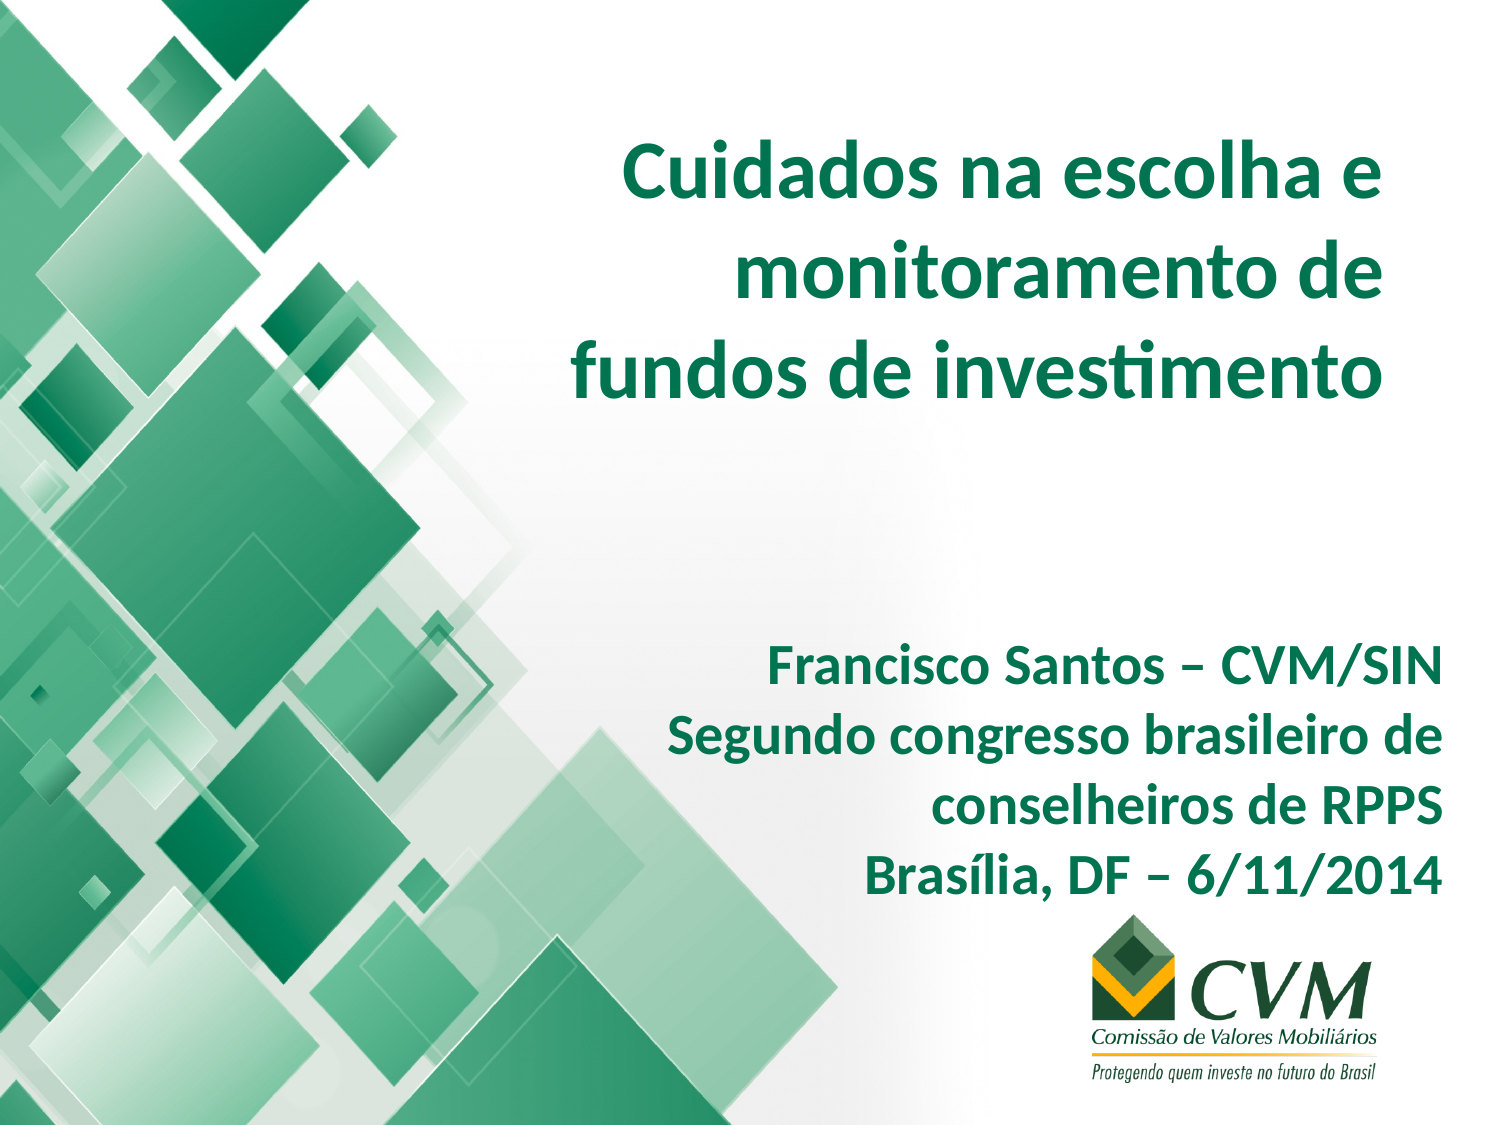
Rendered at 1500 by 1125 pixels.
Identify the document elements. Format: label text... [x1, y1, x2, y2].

picture [0, 0, 1500, 1125]
text_box Francisco Santos – CVM/SIN Segundo congresso brasileiro de conselheiros de RPPS Brasília, DF – 6/11/2014 [549, 645, 1459, 887]
title Cuidados na escolha e monitoramento de fundos de investimento [489, 143, 1400, 386]
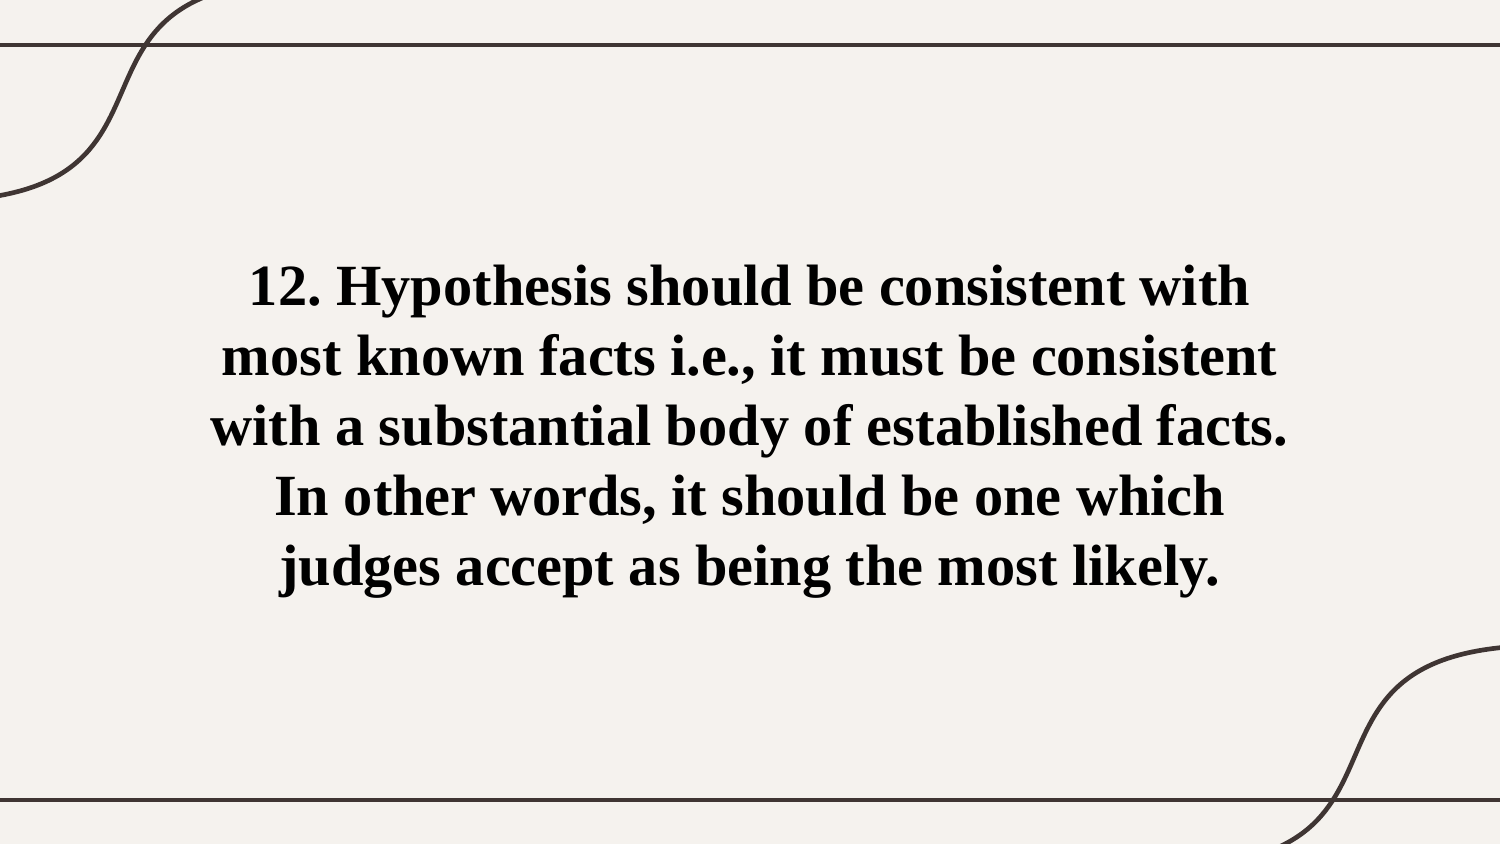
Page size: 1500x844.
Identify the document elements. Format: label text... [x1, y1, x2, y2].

title 12. Hypothesis should be consistent with most known facts i.e., it must be consistent with a substantial body of established facts. In other words, it should be one which judges accept as being the most likely. [184, 201, 1316, 643]
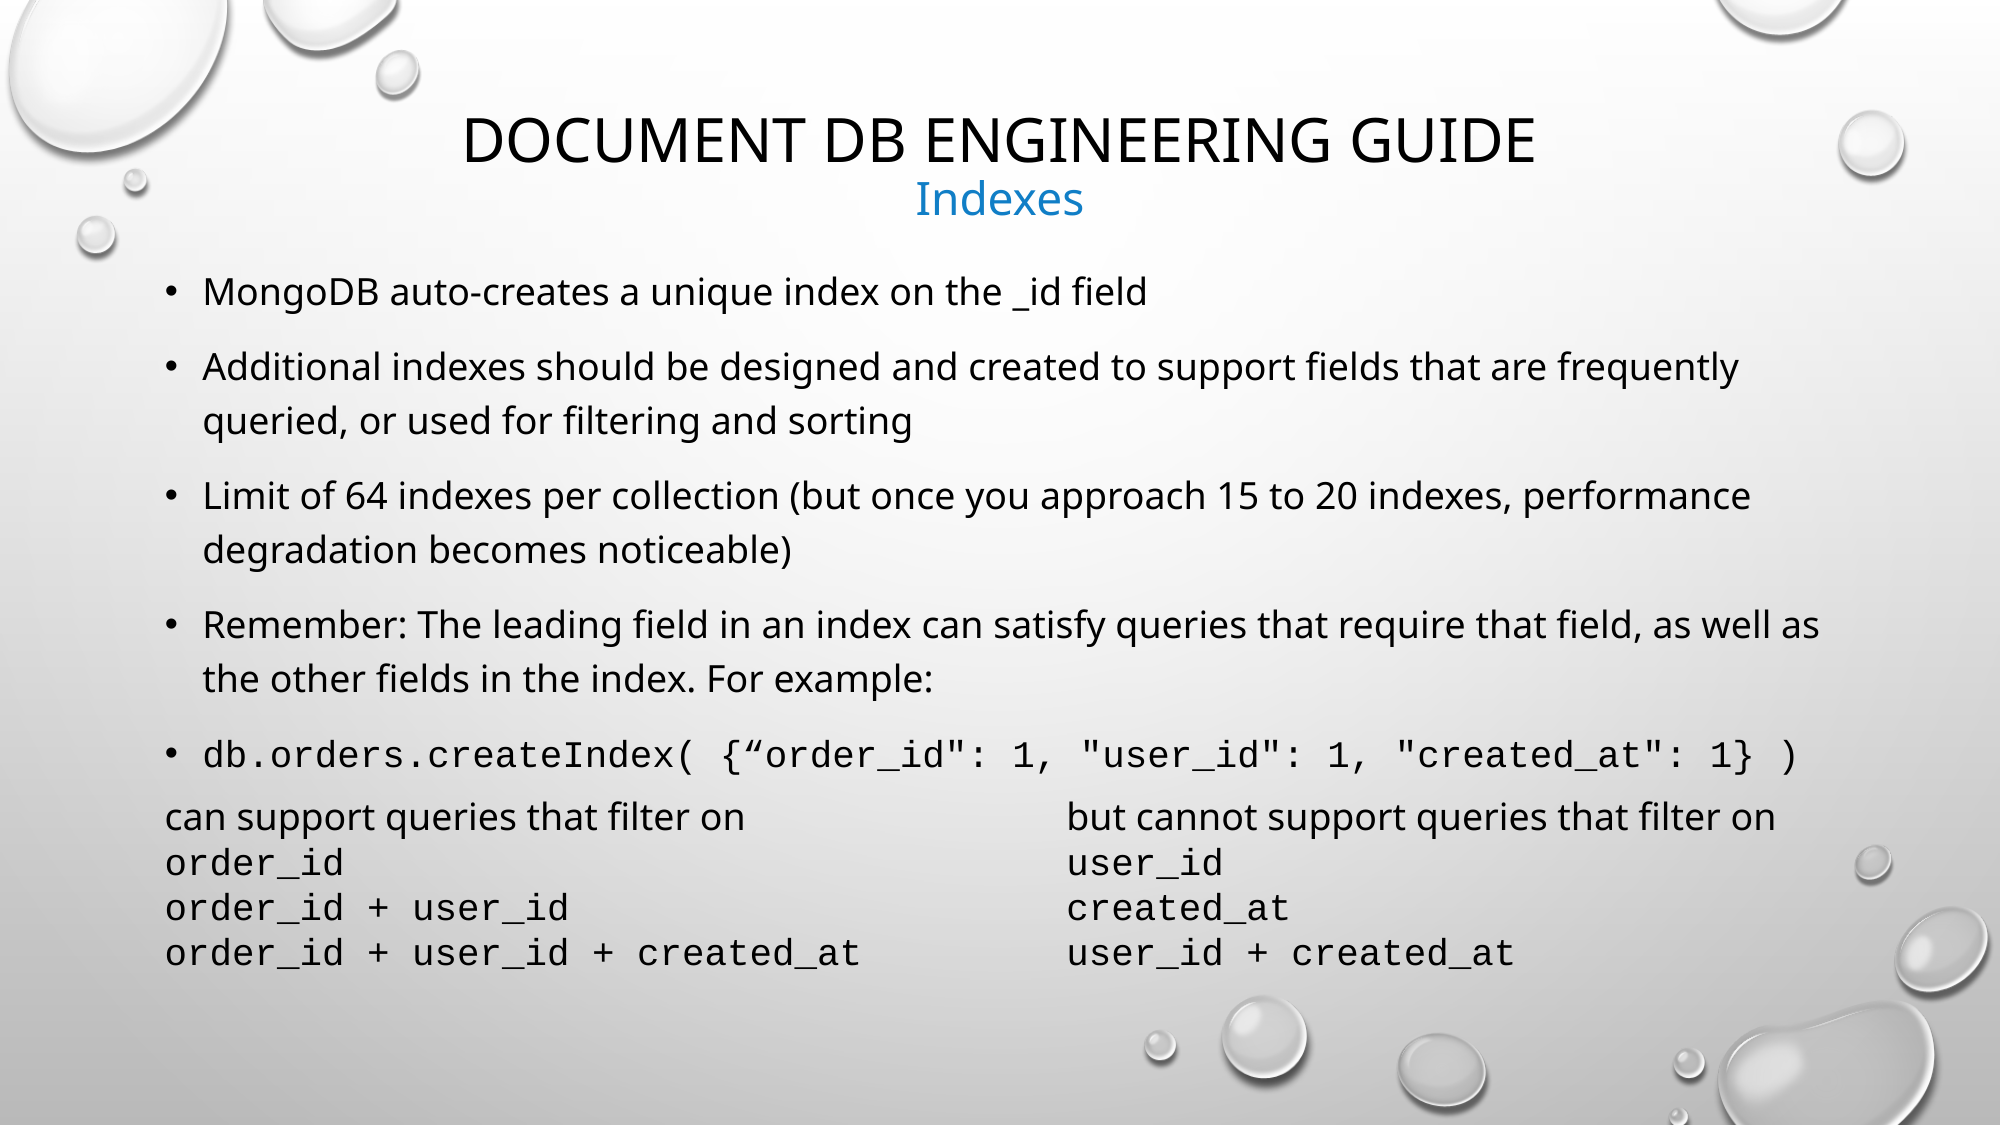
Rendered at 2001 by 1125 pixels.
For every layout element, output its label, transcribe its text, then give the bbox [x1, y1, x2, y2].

list MongoDB auto-creates a unique index on the _id field Additional indexes should be designed and created to support fields that are frequently queried, or used for filtering and sorting Limit of 64 indexes per collection (but once you approach 15 to 20 indexes, performance degradation becomes noticeable) Remember: The leading field in an index can satisfy queries that require that field, as well as the other fields in the index. For example: db.orders.createIndex( {“order_id": 1, "user_id": 1, "created_at": 1} ) [149, 251, 1850, 786]
title Document DB Engineering Guide Indexes [149, 101, 1851, 233]
text_box but cannot support queries that filter on user_id created_at user_id + created_at [1051, 785, 1902, 1026]
picture [0, 0, 2000, 1125]
text_box can support queries that filter on order_id order_id + user_id order_id + user_id + created_at [149, 785, 1000, 981]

* **Work instruction**
Nothing but the lines from the one containing "Rendered at 2001 by 1125 pixels." to the last line of the listing above belongs in the answer; restate each word for word.

* **Response to the task**
Rendered at 2001 by 1125 pixels.
For every layout element, output its label, transcribe its text, then give the bbox [x1, y1, x2, y2].

list MongoDB auto-creates a unique index on the _id field Additional indexes should be designed and created to support fields that are frequently queried, or used for filtering and sorting Limit of 64 indexes per collection (but once you approach 15 to 20 indexes, performance degradation becomes noticeable) Remember: The leading field in an index can satisfy queries that require that field, as well as the other fields in the index. For example: db.orders.createIndex( {“order_id": 1, "user_id": 1, "created_at": 1} ) [149, 251, 1850, 786]
title Document DB Engineering Guide Indexes [149, 101, 1851, 233]
text_box but cannot support queries that filter on user_id created_at user_id + created_at [1051, 785, 1902, 1026]
picture [0, 0, 2000, 1125]
text_box can support queries that filter on order_id order_id + user_id order_id + user_id + created_at [149, 785, 1000, 981]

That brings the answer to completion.